Rewrite all the records below, changing every "series" to "data set" and leaving everything else the same. Omit the pictures.
-*-
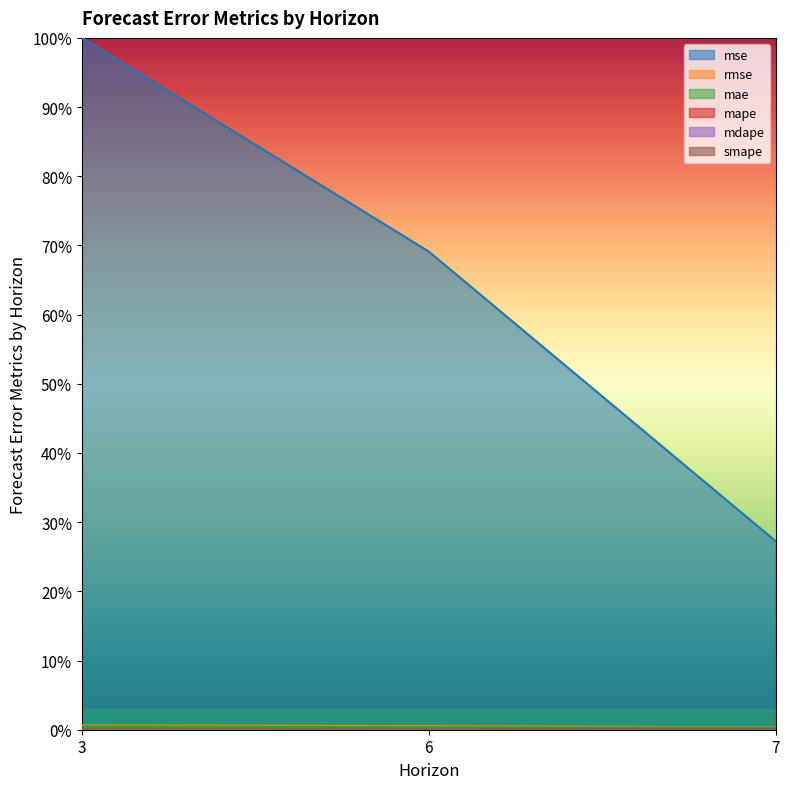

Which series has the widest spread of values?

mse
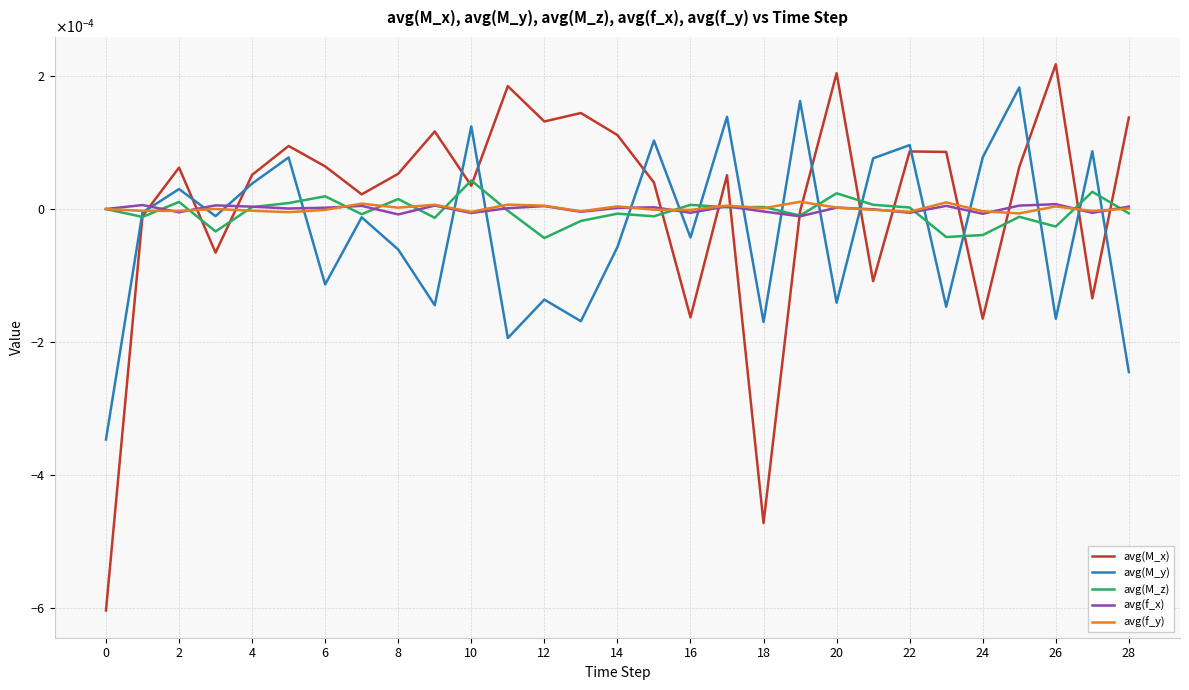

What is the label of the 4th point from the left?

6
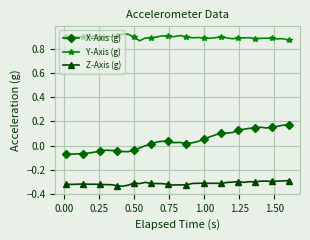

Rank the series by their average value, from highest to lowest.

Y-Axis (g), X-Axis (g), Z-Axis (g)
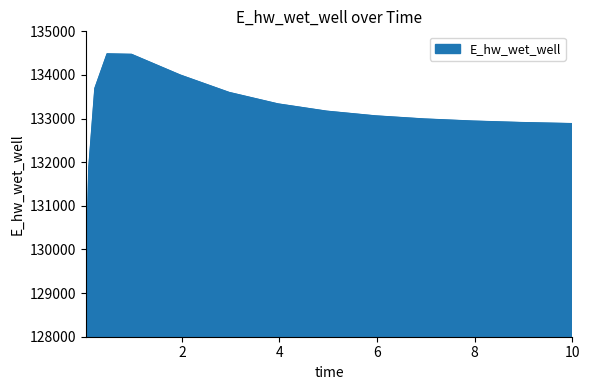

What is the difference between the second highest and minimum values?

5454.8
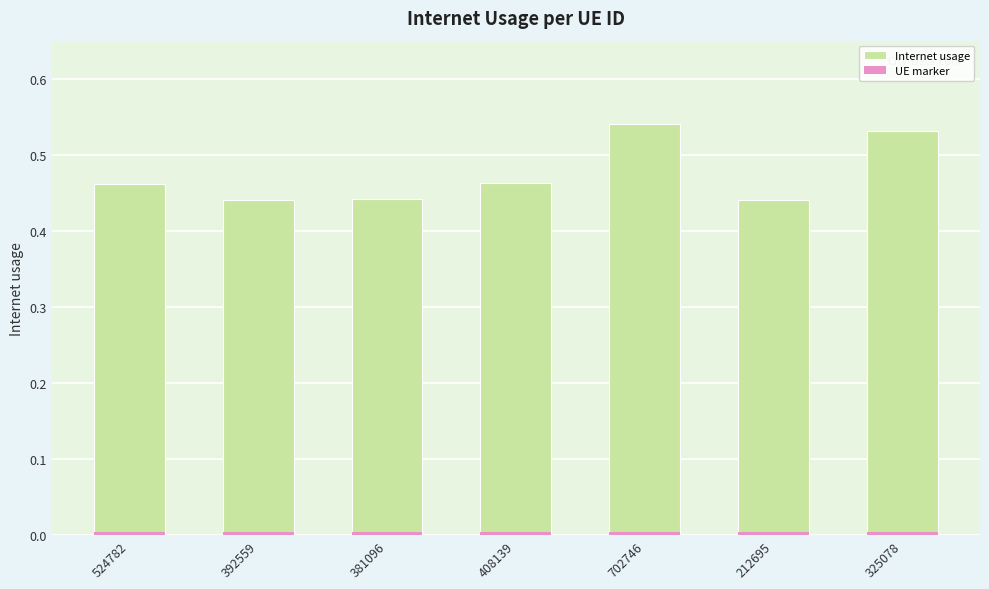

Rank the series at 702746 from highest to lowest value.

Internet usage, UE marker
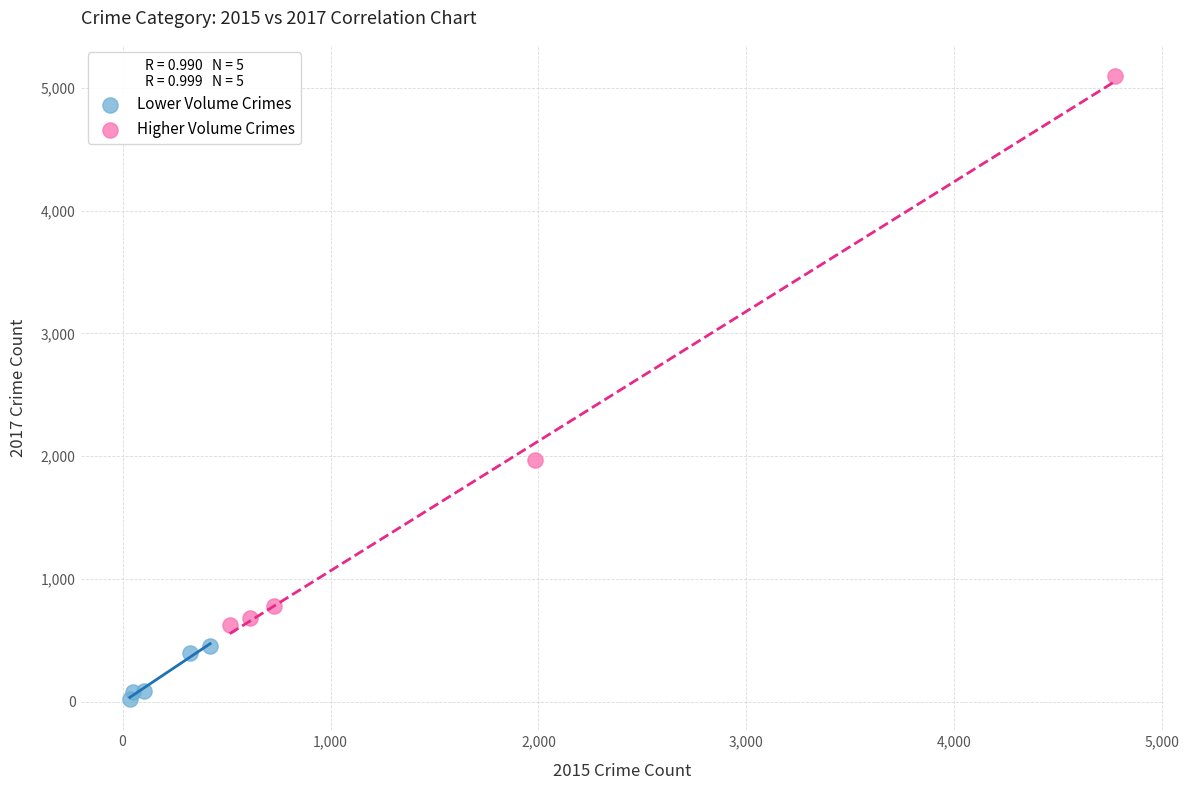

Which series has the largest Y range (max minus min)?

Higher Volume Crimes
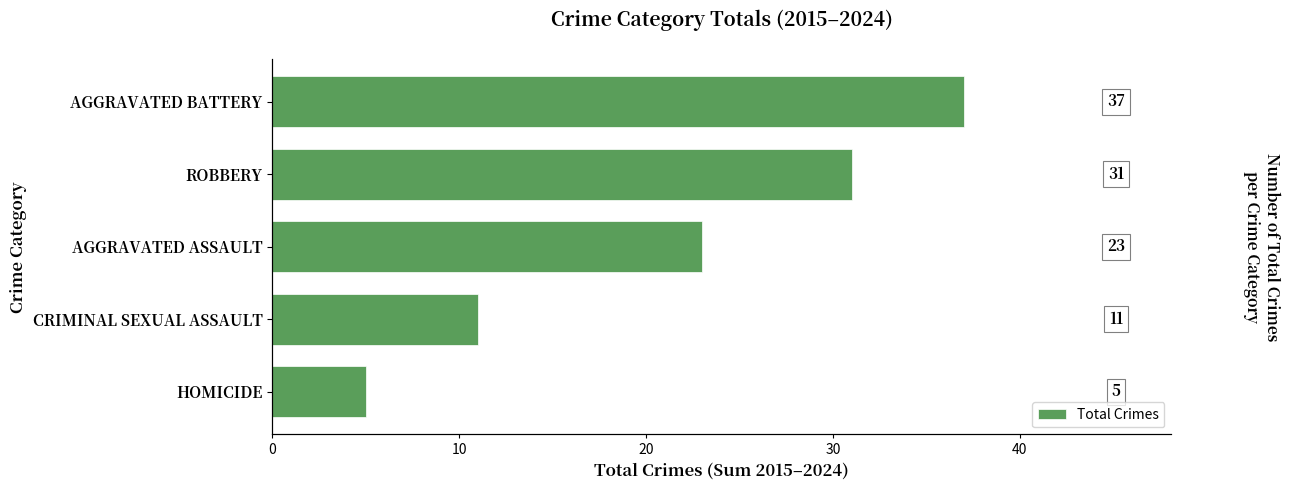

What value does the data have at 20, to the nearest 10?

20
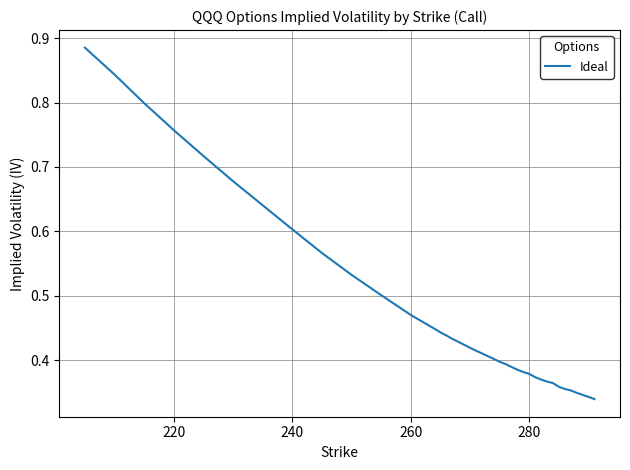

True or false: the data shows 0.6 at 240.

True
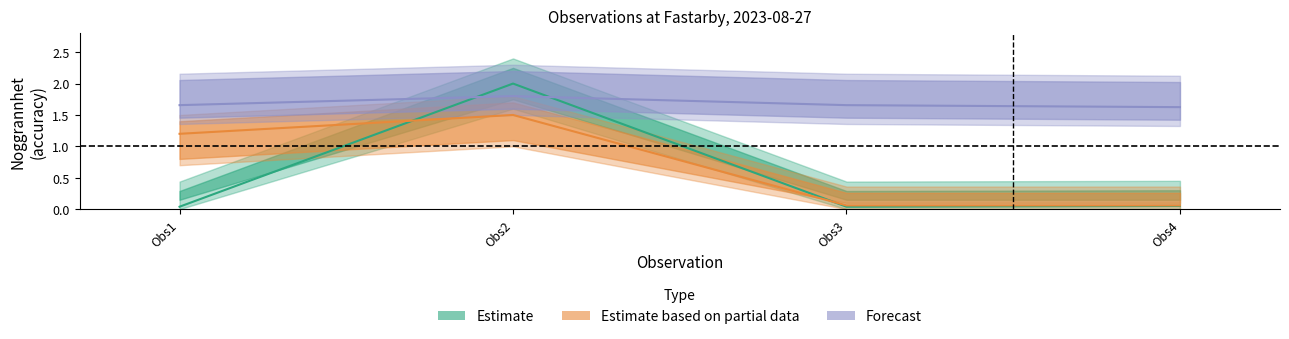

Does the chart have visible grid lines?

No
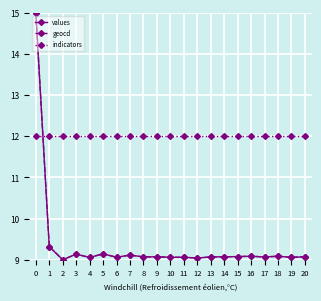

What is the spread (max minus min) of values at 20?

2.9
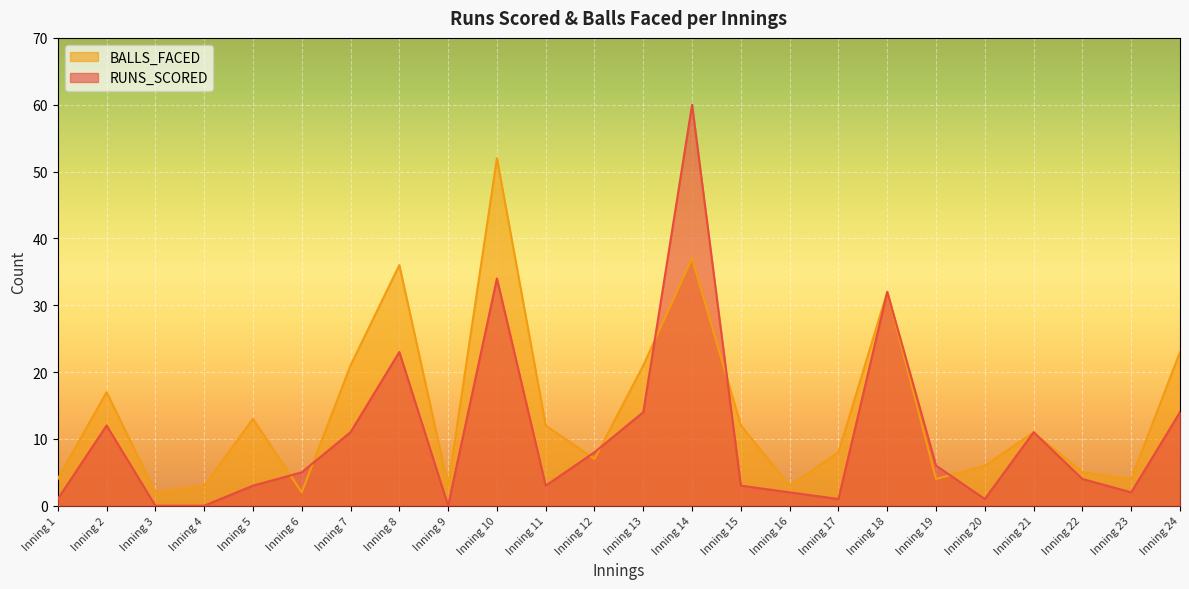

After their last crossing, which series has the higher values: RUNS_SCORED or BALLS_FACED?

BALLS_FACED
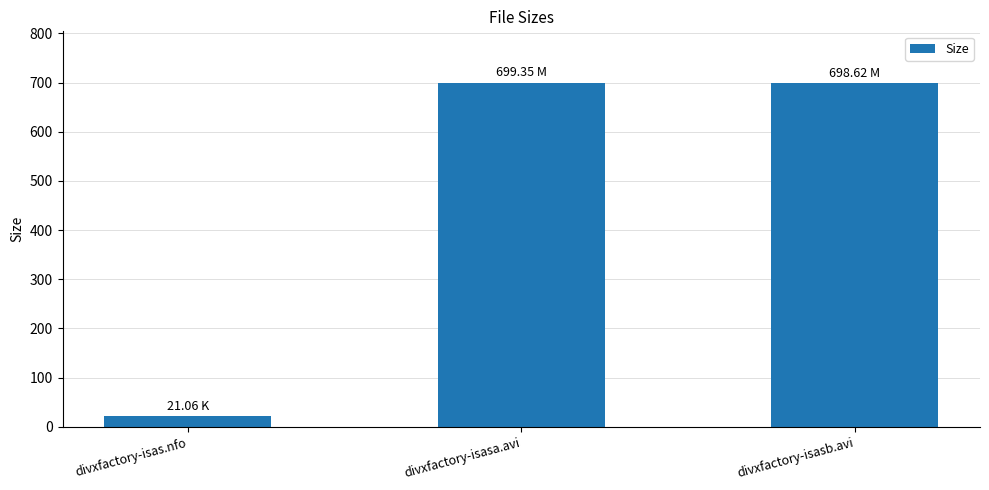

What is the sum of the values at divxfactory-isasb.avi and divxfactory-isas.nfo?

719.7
-*-
EXERCISE OUTPUT
Which data set has the widest spread of values?

mse

What is the label of the 4th point from the left?

6

Rank the data set by their average value, from highest to lowest.

Y-Axis (g), X-Axis (g), Z-Axis (g)

What is the difference between the second highest and minimum values?

5454.8

Rank the data set at 702746 from highest to lowest value.

Internet usage, UE marker

Which data set has the largest Y range (max minus min)?

Higher Volume Crimes

What value does the data have at 20, to the nearest 10?

20

True or false: the data shows 0.6 at 240.

True

Does the chart have visible grid lines?

No

What is the spread (max minus min) of values at 20?

2.9

After their last crossing, which data set has the higher values: RUNS_SCORED or BALLS_FACED?

BALLS_FACED

What is the sum of the values at divxfactory-isasb.avi and divxfactory-isas.nfo?

719.7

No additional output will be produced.